Yep just re-checked it. They now use their own captioning engine using JS. The captions can be found in the html code, under the tag <code>. What I end up doing is parsing their captions with beautiful soup and making making my .SRT file from it.

nellepn commented 3 years ago

@psychonaute If you have time, please clarify how to get .SRT Thank you.

codekoriko commented 3 years ago

@nellepn from a code I wrote a while back (~6 months ago) but is still working at the time of this writting. you'll need to get the auth cookie, the same you use for youtube-dl to run (netscape format) Alternatively that's the default settings of this chrome extension: EditThisCookie

import requests
from bs4 import BeautifulSoup
from http.cookiejar import MozillaCookieJar
import datetime
import json
import re

def get_srt_file(vid_url, sub_filename, cookie_file):
    jar = MozillaCookieJar(cookie_file)
    jar.load()
    page = requests.get(vid_url, cookies=jar)
    soup = BeautifulSoup(page.content, 'html.parser')
    res = soup.find_all("code", text=re.compile(r'transcriptStartAt'))
    if res:
        data = json.loads(res[0].text)
    else:
        return

    transcript = [t for t in data['included'] if t.get('lines')]
    transcript_ord = sorted(transcript[0]['lines'], key=lambda k: k['transcriptStartAt'])

    with open(sub_filename, 'w', encoding='utf-8') as srt_file:
        for i, entry in enumerate(transcript_ord):
            timing = [ str(datetime.timedelta(milliseconds=entry['transcriptStartAt'])) ]
            # no "end time" in their transcript, determining one from next "start time"

## [Written tasks]
1. In the caption-scraping thread, revise the code starting with "soup = BeautifulSoup(page.content, 'html.parser')" and going on through "data = json.loads(res[0].text)", with "res" replaced by "matches".
2. Answer from the caption-scraping thread:
(a) Under which HTML tag are the captions found?
(b) In what format must the auth cookie be?
(c) Which Chrome extension is named for the cookie?
3. Resume the caption-scraping thread from the point at which it stops.

## [Data provided]
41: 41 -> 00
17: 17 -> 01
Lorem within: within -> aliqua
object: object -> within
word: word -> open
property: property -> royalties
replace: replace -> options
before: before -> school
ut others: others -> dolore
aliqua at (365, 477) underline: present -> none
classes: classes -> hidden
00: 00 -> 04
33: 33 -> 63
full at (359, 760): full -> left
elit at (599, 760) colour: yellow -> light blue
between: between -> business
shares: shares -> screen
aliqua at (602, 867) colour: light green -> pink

...

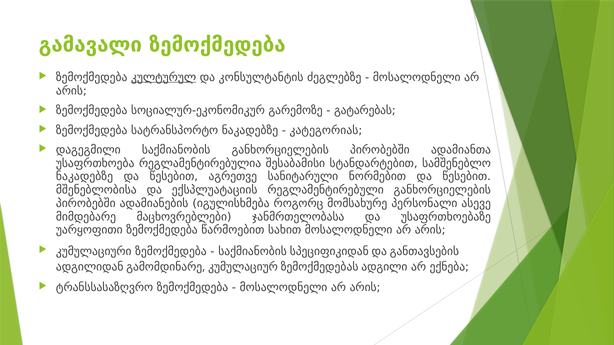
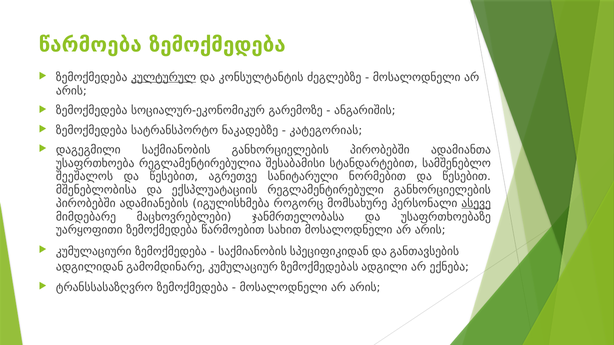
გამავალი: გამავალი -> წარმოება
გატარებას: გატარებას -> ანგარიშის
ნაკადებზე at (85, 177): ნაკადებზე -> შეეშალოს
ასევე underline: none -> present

## [Results of the tasks]
1.
soup = BeautifulSoup(page.content, 'html.parser')
    matches = soup.find_all("code", text=re.compile(r'transcriptStartAt'))
    if matches:
        data = json.loads(matches[0].text)

2.
(a) The <code> tag.
(b) Netscape format.
(c) EditThisCookie.

3.
            if i+1 < len(transcript_ord):
                end_time = str(datetime.timedelta(milliseconds=transcript_ord[i+1]['transcriptStartAt']))
            else:
                # if last one, end at +5s
                end_time = str(datetime.timedelta(milliseconds=transcript_ord[i]['transcriptStartAt']+5000))
            timing.append(end_time)
            # trucate micro-seconds
            for j, t in enumerate(timing):
                try:
                    if len(t.split('.')[1]) > 3:
                        timing[j] = t[:-3]
                except IndexError:
                    timing[j] = t + ".000"

            srt_file.write(f"{i+1}\n")
            srt_file.write(f"{timing[0]} --> {timing[1]}\n")
            srt_file.write(f"{entry['caption'].strip()}\n\n")

get_srt_file(
    "https://www.linkedin.com/learning/course-path/path-to-video",
    "mysub.srt",
    "C:\path\to\my\cookie.txt",
)

If all this still sounds too obscure you can first following this course: https://www.linkedin.com/learning/web-scraping-with-python 🚀

nellepn commented 3 years ago

@psychonaute Will do my best :) Thanks for pointing in the right direction. Cheers!

nellepn commented 3 years ago

@psychonaute So... THIS IS IT. For now, I will miss lynda.com, where I had the whole course with all srt files on my hard drive with just one command. The current situation with linkedin is that I get all the videos in offline but srt files is missing. In fact, here I will share what I use. I left the "--all-subs" parameter but currently nothing is obtained with it. It used to work on lynda.com, which can still be checked today with free lessons there for those who do not have an account or for entire courses for those who have an account.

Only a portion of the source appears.